With that idea in mind, I had a go. First, the activity in the paper I mentioned was reported per 10 to the 9th bacterial cells. I converted to this to per mg protein by looking up how much protein a typical bacterium possesses. Then I worked out how many mg of protein a quiescent center cell might contain and their volume. Then I could use the enzyme activity per mg protein in the volume of the quiescent center and calculate how fast the cells would fill up with auxin (this of course neglects any reactions that will remove auxin). I got 40 µM in one hour, or 670 nM in one minute.

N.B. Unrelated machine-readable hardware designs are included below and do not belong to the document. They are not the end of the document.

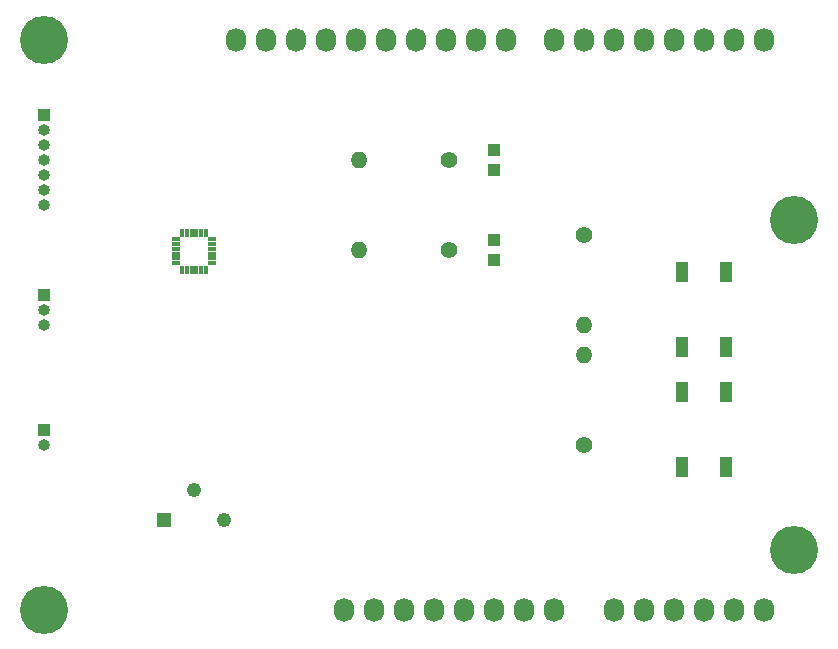
<source format=gts>
G04 #@! TF.GenerationSoftware,KiCad,Pcbnew,(6.0.4)*
G04 #@! TF.CreationDate,2022-05-08T20:33:45-07:00*
G04 #@! TF.ProjectId,PCB_Design,5043425f-4465-4736-9967-6e2e6b696361,rev?*
G04 #@! TF.SameCoordinates,Original*
G04 #@! TF.FileFunction,Soldermask,Top*
G04 #@! TF.FilePolarity,Negative*
%FSLAX46Y46*%
G04 Gerber Fmt 4.6, Leading zero omitted, Abs format (unit mm)*
G04 Created by KiCad (PCBNEW (6.0.4)) date 2022-05-08 20:33:45*
%MOMM*%
%LPD*%
G01*
G04 APERTURE LIST*
G04 Aperture macros list*
%AMRoundRect*
0 Rectangle with rounded corners*
0 $1 Rounding radius*
0 $2 $3 $4 $5 $6 $7 $8 $9 X,Y pos of 4 corners*
0 Add a 4 corners polygon primitive as box body*
4,1,4,$2,$3,$4,$5,$6,$7,$8,$9,$2,$3,0*
0 Add four circle primitives for the rounded corners*
1,1,$1+$1,$2,$3*
1,1,$1+$1,$4,$5*
1,1,$1+$1,$6,$7*
1,1,$1+$1,$8,$9*
0 Add four rect primitives between the rounded corners*
20,1,$1+$1,$2,$3,$4,$5,0*
20,1,$1+$1,$4,$5,$6,$7,0*
20,1,$1+$1,$6,$7,$8,$9,0*
20,1,$1+$1,$8,$9,$2,$3,0*%
G04 Aperture macros list end*
%ADD10O,1.727200X2.032000*%
%ADD11C,4.064000*%
%ADD12R,1.000000X1.700000*%
%ADD13C,1.400000*%
%ADD14O,1.400000X1.400000*%
%ADD15R,1.000000X1.000000*%
%ADD16O,1.000000X1.000000*%
%ADD17R,1.000000X1.100000*%
%ADD18R,1.222000X1.222000*%
%ADD19C,1.222000*%
%ADD20RoundRect,0.006600X-0.313400X-0.103400X0.313400X-0.103400X0.313400X0.103400X-0.313400X0.103400X0*%
%ADD21RoundRect,0.006600X0.103400X-0.313400X0.103400X0.313400X-0.103400X0.313400X-0.103400X-0.313400X0*%
%ADD22RoundRect,0.006600X0.313400X0.103400X-0.313400X0.103400X-0.313400X-0.103400X0.313400X-0.103400X0*%
%ADD23RoundRect,0.006600X-0.103400X0.313400X-0.103400X-0.313400X0.103400X-0.313400X0.103400X0.313400X0*%
G04 APERTURE END LIST*
D10*
X138938000Y-123825000D03*
X141478000Y-123825000D03*
X144018000Y-123825000D03*
X146558000Y-123825000D03*
X149098000Y-123825000D03*
X151638000Y-123825000D03*
X154178000Y-123825000D03*
X156718000Y-123825000D03*
X161798000Y-123825000D03*
X164338000Y-123825000D03*
X166878000Y-123825000D03*
X169418000Y-123825000D03*
X171958000Y-123825000D03*
X174498000Y-123825000D03*
X129794000Y-75565000D03*
X132334000Y-75565000D03*
X134874000Y-75565000D03*
X137414000Y-75565000D03*
X139954000Y-75565000D03*
X142494000Y-75565000D03*
X145034000Y-75565000D03*
X147574000Y-75565000D03*
X150114000Y-75565000D03*
X152654000Y-75565000D03*
X156718000Y-75565000D03*
X159258000Y-75565000D03*
X161798000Y-75565000D03*
X164338000Y-75565000D03*
X166878000Y-75565000D03*
X169418000Y-75565000D03*
X171958000Y-75565000D03*
X174498000Y-75565000D03*
D11*
X113538000Y-123825000D03*
X177038000Y-118745000D03*
X113538000Y-75565000D03*
X177038000Y-90805000D03*
D12*
X167518000Y-111735000D03*
X167518000Y-105435000D03*
X171318000Y-111735000D03*
X171318000Y-105435000D03*
D13*
X159258000Y-92075000D03*
D14*
X159258000Y-99695000D03*
D15*
X113563000Y-81925000D03*
D16*
X113563000Y-83195000D03*
X113563000Y-84465000D03*
X113563000Y-85735000D03*
X113563000Y-87005000D03*
X113563000Y-88275000D03*
X113563000Y-89545000D03*
D17*
X151638000Y-94195000D03*
X151638000Y-92495000D03*
D18*
X123698000Y-116205000D03*
D19*
X126238000Y-113665000D03*
X128778000Y-116205000D03*
D13*
X147828000Y-85725000D03*
D14*
X140208000Y-85725000D03*
D15*
X113538000Y-97155000D03*
D16*
X113538000Y-98425000D03*
X113538000Y-99695000D03*
D13*
X147828000Y-93345000D03*
D14*
X140208000Y-93345000D03*
D17*
X151638000Y-86575000D03*
X151638000Y-84875000D03*
D20*
X124693000Y-92490000D03*
X124693000Y-92890000D03*
X124693000Y-93290000D03*
X124693000Y-93690000D03*
X124693000Y-94090000D03*
X124693000Y-94490000D03*
D21*
X125238000Y-95035000D03*
X125638000Y-95035000D03*
X126038000Y-95035000D03*
X126438000Y-95035000D03*
X126838000Y-95035000D03*
X127238000Y-95035000D03*
D22*
X127783000Y-94490000D03*
X127783000Y-94090000D03*
X127783000Y-93690000D03*
X127783000Y-93290000D03*
X127783000Y-92890000D03*
X127783000Y-92490000D03*
D23*
X127238000Y-91945000D03*
X126838000Y-91945000D03*
X126438000Y-91945000D03*
X126038000Y-91945000D03*
X125638000Y-91945000D03*
X125238000Y-91945000D03*
D13*
X159258000Y-109855000D03*
D14*
X159258000Y-102235000D03*
D15*
X113538000Y-108585000D03*
D16*
X113538000Y-109855000D03*
D12*
X167518000Y-101575000D03*
X167518000Y-95275000D03*
X171318000Y-101575000D03*
X171318000Y-95275000D03*
M02*

</source>
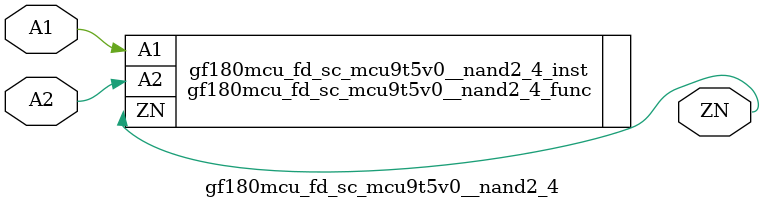
<source format=v>

module gf180mcu_fd_sc_mcu9t5v0__nand2_4( A2, ZN, A1 );
input A1, A2;
output ZN;

   `ifdef FUNCTIONAL  //  functional //

	gf180mcu_fd_sc_mcu9t5v0__nand2_4_func gf180mcu_fd_sc_mcu9t5v0__nand2_4_behav_inst(.A2(A2),.ZN(ZN),.A1(A1));

   `else

	gf180mcu_fd_sc_mcu9t5v0__nand2_4_func gf180mcu_fd_sc_mcu9t5v0__nand2_4_inst(.A2(A2),.ZN(ZN),.A1(A1));

	// spec_gates_begin


	// spec_gates_end



   specify

	// specify_block_begin

	// comb arc A1 --> ZN
	 (A1 => ZN) = (1.0,1.0);

	// comb arc A2 --> ZN
	 (A2 => ZN) = (1.0,1.0);

	// specify_block_end

   endspecify

   `endif

endmodule

</source>
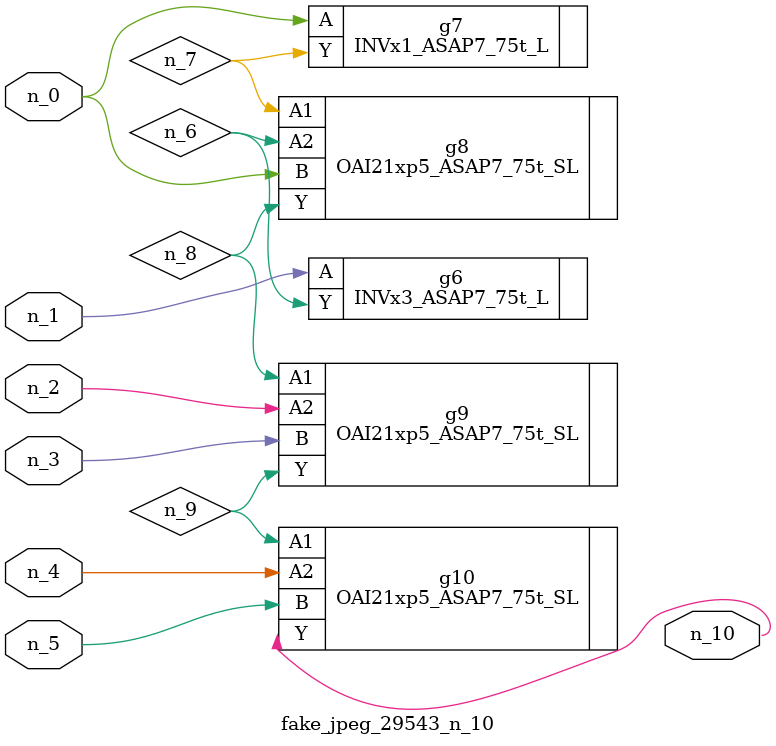
<source format=v>
module fake_jpeg_29543_n_10 (n_3, n_2, n_1, n_0, n_4, n_5, n_10);

input n_3;
input n_2;
input n_1;
input n_0;
input n_4;
input n_5;

output n_10;

wire n_8;
wire n_9;
wire n_6;
wire n_7;

INVx3_ASAP7_75t_L g6 ( 
.A(n_1),
.Y(n_6)
);

INVx1_ASAP7_75t_L g7 ( 
.A(n_0),
.Y(n_7)
);

OAI21xp5_ASAP7_75t_SL g8 ( 
.A1(n_7),
.A2(n_6),
.B(n_0),
.Y(n_8)
);

OAI21xp5_ASAP7_75t_SL g9 ( 
.A1(n_8),
.A2(n_2),
.B(n_3),
.Y(n_9)
);

OAI21xp5_ASAP7_75t_SL g10 ( 
.A1(n_9),
.A2(n_4),
.B(n_5),
.Y(n_10)
);


endmodule
</source>
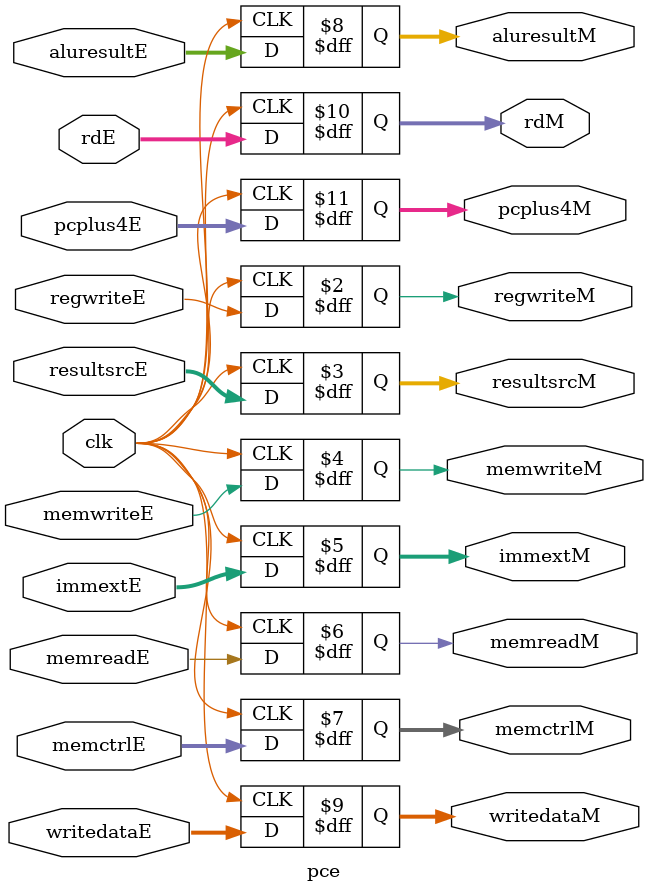
<source format=sv>
module pce #(
    parameter WIDTH = 32
)(

    input logic clk,
    // input logic rst,


    //Control
    input logic regwriteE,
    input logic [1:0] resultsrcE,
    input logic memwriteE,
    input logic [WIDTH-1:0] immextE,
    input logic memreadE,
    input logic [2:0] memctrlE,

    output logic regwriteM,
    output logic [1:0] resultsrcM,
    output logic memwriteM,
    output logic [WIDTH-1:0] immextM,
    output logic memreadM,
    output logic [2:0] memctrlM,


    //Data

    input logic [WIDTH - 1:0] aluresultE,
    input logic [WIDTH - 1:0] writedataE,
    input logic [4:0] rdE,
    input logic [WIDTH - 1:0] pcplus4E,

    output logic [WIDTH - 1:0] aluresultM,
    output logic [WIDTH - 1:0] writedataM,
    output logic [4:0] rdM,
    output logic [WIDTH - 1:0] pcplus4M,

);

always_ff @(posedge clk) begin
    //Control
    regwriteM <= regwriteE;
    resultsrcM <= resultsrcE;
    memwriteM <= memwriteE;
    immextM <= immextE;
    memctrlM <= memctrlE;
    memreadM <= memreadE;

    //Data
    aluresultM <= aluresultE;
    writedataM <= writedataE;
    rdM <= rdE;
    pcplus4M <= pcplus4E;
    
end

endmodule

</source>
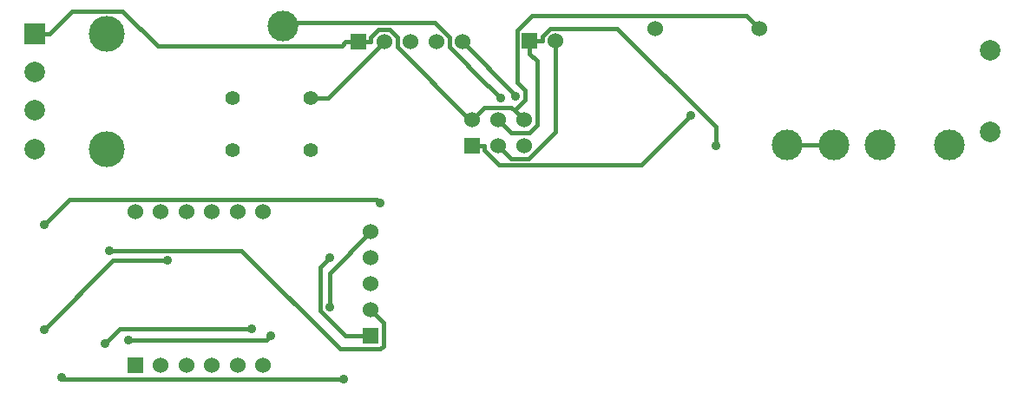
<source format=gbl>
G04 (created by PCBNEW (2013-07-07 BZR 4022)-stable) date 26/01/2014 9:48:07 PM*
%MOIN*%
G04 Gerber Fmt 3.4, Leading zero omitted, Abs format*
%FSLAX34Y34*%
G01*
G70*
G90*
G04 APERTURE LIST*
%ADD10C,0.00590551*%
%ADD11C,0.06*%
%ADD12C,0.11811*%
%ADD13C,0.055*%
%ADD14R,0.06X0.06*%
%ADD15C,0.137795*%
%ADD16R,0.0787402X0.0787402*%
%ADD17C,0.0787402*%
%ADD18C,0.035*%
%ADD19C,0.015748*%
G04 APERTURE END LIST*
G54D10*
G54D11*
X29732Y-5905D03*
X33732Y-5905D03*
G54D12*
X15452Y-5787D03*
X34822Y-10354D03*
X41043Y-10354D03*
X36594Y-10354D03*
X38366Y-10354D03*
G54D13*
X13500Y-10566D03*
X13500Y-8566D03*
X16500Y-10566D03*
X16500Y-8566D03*
G54D14*
X24913Y-6377D03*
G54D11*
X25913Y-6377D03*
G54D14*
X22700Y-10401D03*
G54D11*
X22700Y-9401D03*
X23700Y-10401D03*
X23700Y-9401D03*
X24700Y-10401D03*
X24700Y-9401D03*
G54D14*
X18818Y-17708D03*
G54D11*
X18818Y-16708D03*
X18818Y-15708D03*
X18818Y-14708D03*
X18818Y-13708D03*
G54D14*
X18334Y-6417D03*
G54D11*
X19334Y-6417D03*
X20334Y-6417D03*
X21334Y-6417D03*
X22334Y-6417D03*
G54D14*
X9763Y-18838D03*
G54D11*
X10748Y-18838D03*
X11732Y-18838D03*
X12716Y-18838D03*
X13700Y-18838D03*
X14685Y-18838D03*
X14685Y-12933D03*
X13700Y-12933D03*
X12716Y-12933D03*
X11732Y-12933D03*
X10748Y-12933D03*
X9763Y-12933D03*
G54D15*
X8661Y-6092D03*
X8661Y-10521D03*
G54D16*
X5905Y-6092D03*
G54D17*
X5905Y-10521D03*
X5905Y-7568D03*
X5915Y-9045D03*
X42598Y-6732D03*
X42598Y-9881D03*
G54D18*
X8605Y-17993D03*
X14233Y-17431D03*
X24386Y-8496D03*
X19173Y-12598D03*
X6283Y-13427D03*
X8765Y-14424D03*
X17242Y-14706D03*
X17759Y-19368D03*
X6932Y-19287D03*
X17239Y-16595D03*
X14961Y-17706D03*
X9508Y-17871D03*
X6264Y-17459D03*
X11003Y-14815D03*
X31118Y-9233D03*
X23813Y-8561D03*
X32067Y-10404D03*
G54D19*
X18574Y-6417D02*
X18813Y-6417D01*
X18574Y-6417D02*
X18334Y-6417D01*
X7347Y-5223D02*
X6478Y-6092D01*
X9287Y-5223D02*
X7347Y-5223D01*
X10639Y-6575D02*
X9287Y-5223D01*
X17697Y-6575D02*
X10639Y-6575D01*
X17855Y-6417D02*
X17697Y-6575D01*
X18334Y-6417D02*
X17855Y-6417D01*
X5905Y-6092D02*
X6478Y-6092D01*
X22617Y-9401D02*
X22700Y-9401D01*
X19834Y-6618D02*
X22617Y-9401D01*
X19834Y-6238D02*
X19834Y-6618D01*
X19527Y-5931D02*
X19834Y-6238D01*
X19120Y-5931D02*
X19527Y-5931D01*
X18813Y-6237D02*
X19120Y-5931D01*
X18813Y-6417D02*
X18813Y-6237D01*
X24755Y-8642D02*
X24348Y-9049D01*
X24755Y-8281D02*
X24755Y-8642D01*
X24434Y-7960D02*
X24755Y-8281D01*
X24434Y-5983D02*
X24434Y-7960D01*
X25001Y-5416D02*
X24434Y-5983D01*
X33242Y-5416D02*
X25001Y-5416D01*
X33732Y-5905D02*
X33242Y-5416D01*
X24221Y-8922D02*
X24348Y-9049D01*
X23179Y-8922D02*
X24221Y-8922D01*
X22700Y-9401D02*
X23179Y-8922D01*
X24348Y-9049D02*
X24700Y-9401D01*
X36594Y-10354D02*
X34822Y-10354D01*
X17185Y-8566D02*
X16500Y-8566D01*
X19334Y-6417D02*
X17185Y-8566D01*
X9168Y-17431D02*
X8605Y-17993D01*
X14233Y-17431D02*
X9168Y-17431D01*
X24386Y-8469D02*
X24386Y-8496D01*
X22334Y-6417D02*
X24386Y-8469D01*
X7256Y-12454D02*
X6283Y-13427D01*
X19029Y-12454D02*
X7256Y-12454D01*
X19173Y-12598D02*
X19029Y-12454D01*
X19297Y-17187D02*
X18818Y-16708D01*
X19297Y-18101D02*
X19297Y-17187D01*
X19187Y-18212D02*
X19297Y-18101D01*
X17645Y-18212D02*
X19187Y-18212D01*
X13857Y-14424D02*
X17645Y-18212D01*
X8765Y-14424D02*
X13857Y-14424D01*
X16885Y-15064D02*
X17242Y-14706D01*
X16885Y-16747D02*
X16885Y-15064D01*
X17846Y-17708D02*
X16885Y-16747D01*
X18818Y-17708D02*
X17846Y-17708D01*
X7014Y-19368D02*
X6932Y-19287D01*
X17759Y-19368D02*
X7014Y-19368D01*
X17239Y-15287D02*
X17239Y-16595D01*
X18818Y-13708D02*
X17239Y-15287D01*
X14796Y-17871D02*
X14961Y-17706D01*
X9508Y-17871D02*
X14796Y-17871D01*
X8908Y-14815D02*
X11003Y-14815D01*
X6264Y-17459D02*
X8908Y-14815D01*
X29200Y-11151D02*
X31118Y-9233D01*
X23750Y-11151D02*
X29200Y-11151D01*
X23179Y-10581D02*
X23750Y-11151D01*
X23179Y-10401D02*
X23179Y-10581D01*
X22700Y-10401D02*
X23179Y-10401D01*
X15566Y-5673D02*
X15452Y-5787D01*
X21281Y-5673D02*
X15566Y-5673D01*
X21834Y-6226D02*
X21281Y-5673D01*
X21834Y-6612D02*
X21834Y-6226D01*
X23314Y-8092D02*
X21834Y-6612D01*
X23344Y-8092D02*
X23314Y-8092D01*
X23344Y-8092D02*
X23344Y-8092D01*
X23813Y-8561D02*
X23344Y-8092D01*
X25913Y-9868D02*
X25913Y-6377D01*
X24888Y-10893D02*
X25913Y-9868D01*
X24192Y-10893D02*
X24888Y-10893D01*
X23700Y-10401D02*
X24192Y-10893D01*
X32067Y-9681D02*
X32067Y-10404D01*
X28279Y-5894D02*
X32067Y-9681D01*
X25696Y-5894D02*
X28279Y-5894D01*
X25392Y-6198D02*
X25696Y-5894D01*
X25392Y-6377D02*
X25392Y-6198D01*
X24913Y-6377D02*
X25392Y-6377D01*
X25206Y-7149D02*
X24913Y-6856D01*
X25206Y-9605D02*
X25206Y-7149D01*
X24910Y-9901D02*
X25206Y-9605D01*
X24200Y-9901D02*
X24910Y-9901D01*
X23700Y-9401D02*
X24200Y-9901D01*
X24913Y-6377D02*
X24913Y-6856D01*
M02*

</source>
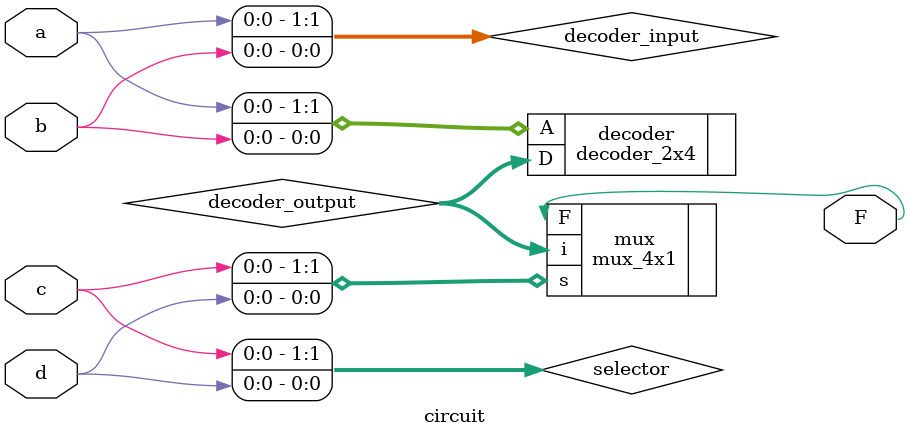
<source format=v>
module circuit(
    input a,
    input b,
    input c,
    input d,
    output F
);

    wire [1:0] selector;         //selector of mux
    wire [1:0] decoder_input;    
    wire [3:0] decoder_output;   //this will be input of mux

    assign selector={c,d};       //we need 2 bit selector
    assign decoder_input={a,b};  // 2 bit input 
     
    //instantiating decoder and mux (structural description and explicit association) 
    decoder_2x4 decoder(.A(decoder_input[1:0]), .D(decoder_output[3:0]));
    mux_4x1 mux(.i(decoder_output[3:0]), .s(selector[1:0]), .F(F));


endmodule
</source>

Is this reasonable? When I treat wild-type lab weed with the substrate of IAAH, nothing happens. But when I treat the special line that has IAAH in its quiescent center, they look similar to wild-type plants treated with auxin concentrations that are higher than 100 nM, and only minutes are needed for this to happen. So yes, this 670 nM number is right order of magnitude, an agreement I found immensely satisfying after a long afternoon of pushing exponents around. Of course, this agreement might be a coincidence, but still.